→ **PROVIDED ENTRIES**:

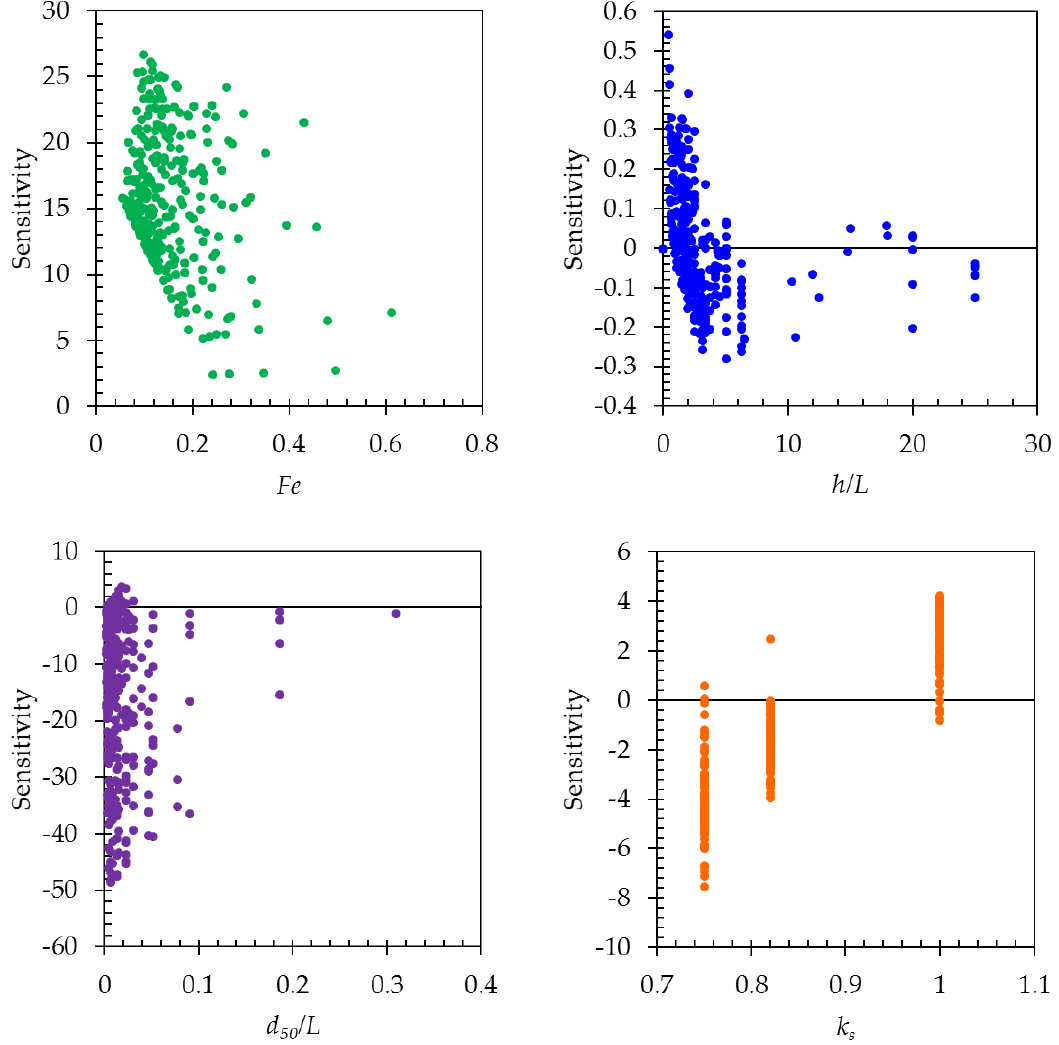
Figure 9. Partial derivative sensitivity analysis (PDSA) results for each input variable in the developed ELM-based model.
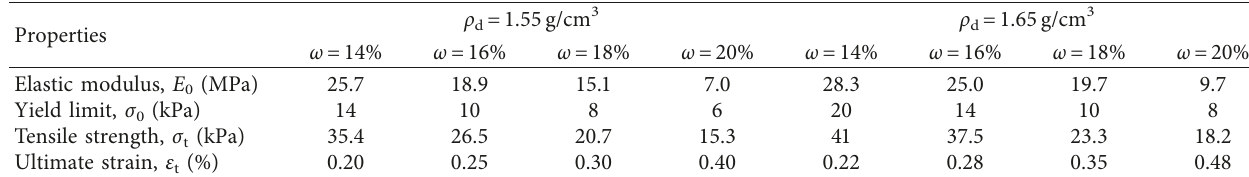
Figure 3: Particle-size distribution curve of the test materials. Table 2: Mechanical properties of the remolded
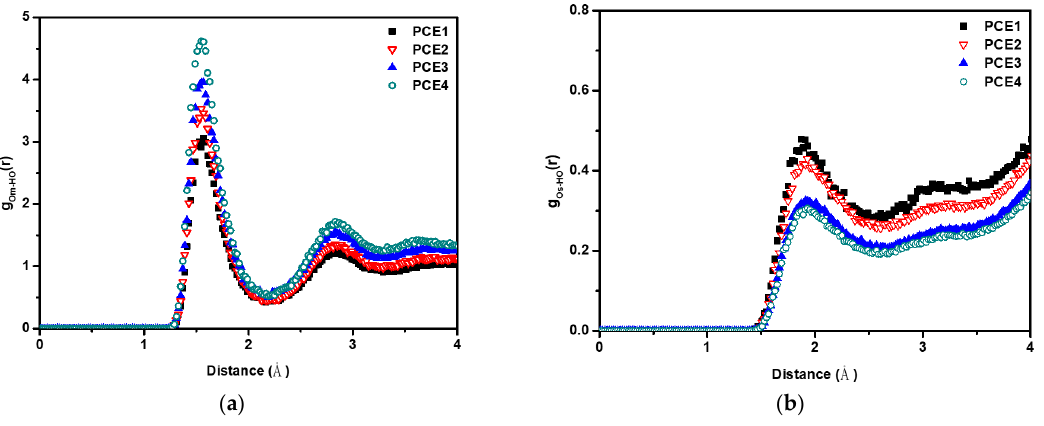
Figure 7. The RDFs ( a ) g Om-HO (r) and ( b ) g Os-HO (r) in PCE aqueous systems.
---
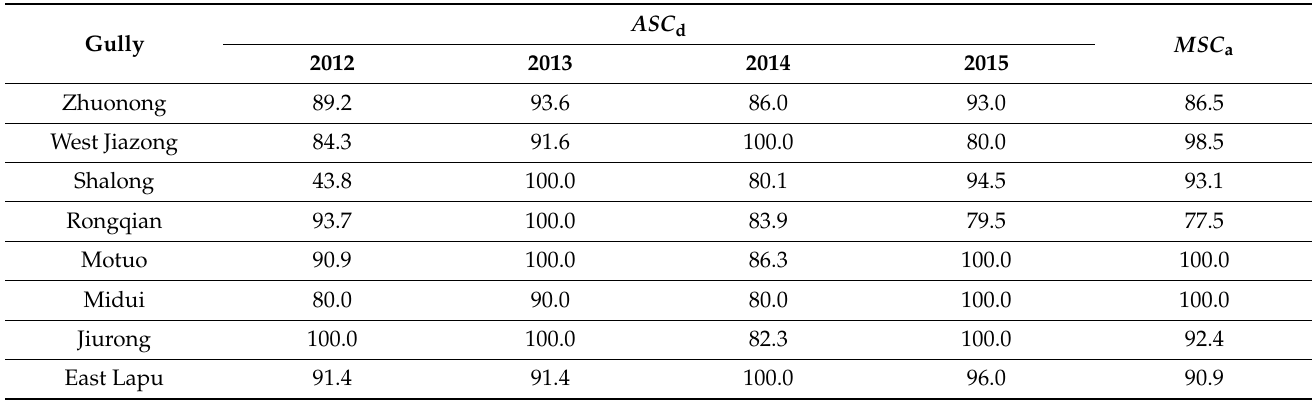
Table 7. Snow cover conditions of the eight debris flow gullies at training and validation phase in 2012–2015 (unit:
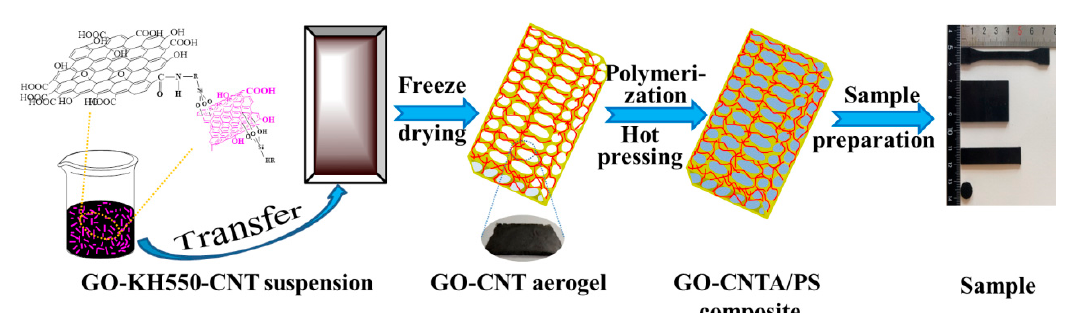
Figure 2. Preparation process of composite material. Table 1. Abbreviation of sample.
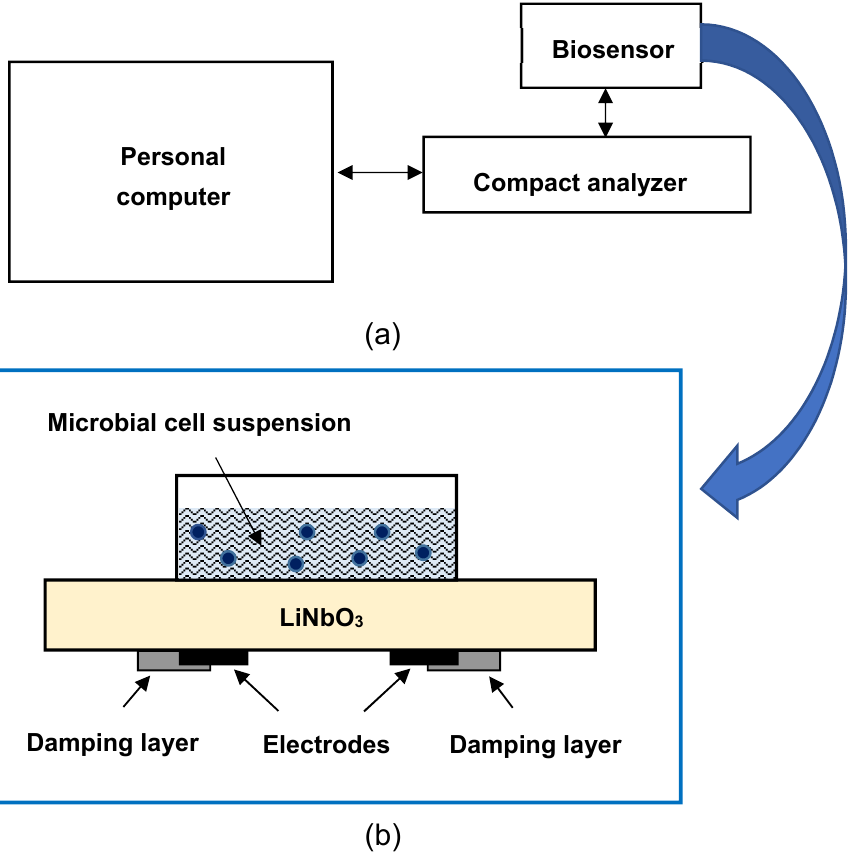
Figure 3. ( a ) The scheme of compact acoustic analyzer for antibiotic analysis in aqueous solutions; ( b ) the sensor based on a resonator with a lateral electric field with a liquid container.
---
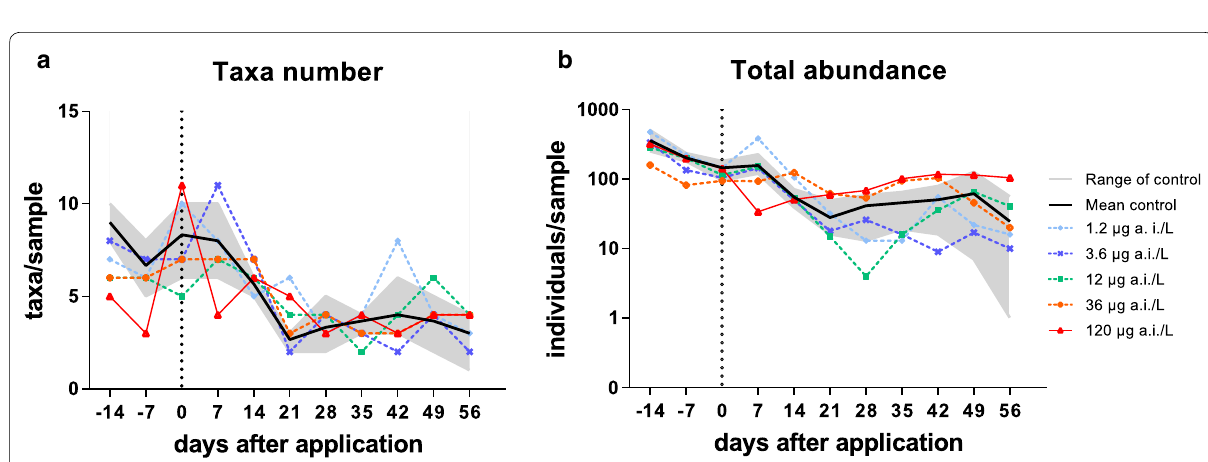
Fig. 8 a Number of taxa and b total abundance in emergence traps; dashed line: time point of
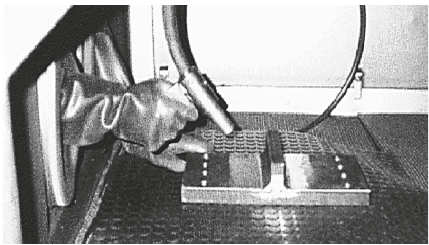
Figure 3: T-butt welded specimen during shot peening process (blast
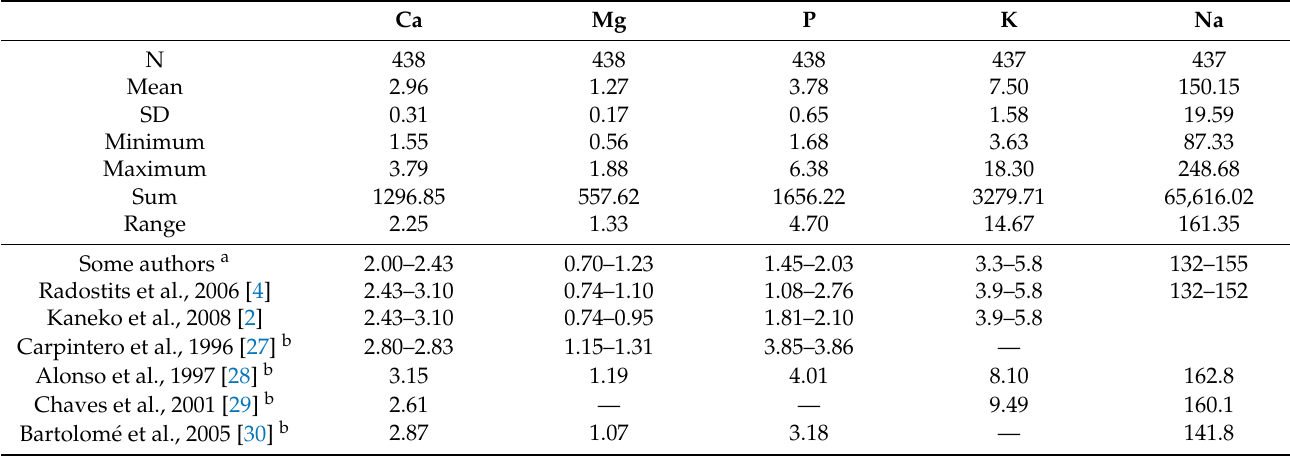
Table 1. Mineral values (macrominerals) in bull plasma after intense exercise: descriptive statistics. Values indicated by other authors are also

→ **EXERCISE DETAILS**: For this exercise, transcribe exactly the part of the records above that opens with the line containing "Figure 2. Preparation" and closes with the one containing "Figure 3. ( a". Pictures are not part of the copy.

→ **SOLUTION TO THIS PROBLEM**:
Figure 2. Preparation process of composite material. Table 1. Abbreviation of sample.
Figure 3. ( a ) The scheme of compact acoustic analyzer for antibiotic analysis in aqueous solutions; ( b ) the sensor based on a resonator with a lateral electric field with a liquid container.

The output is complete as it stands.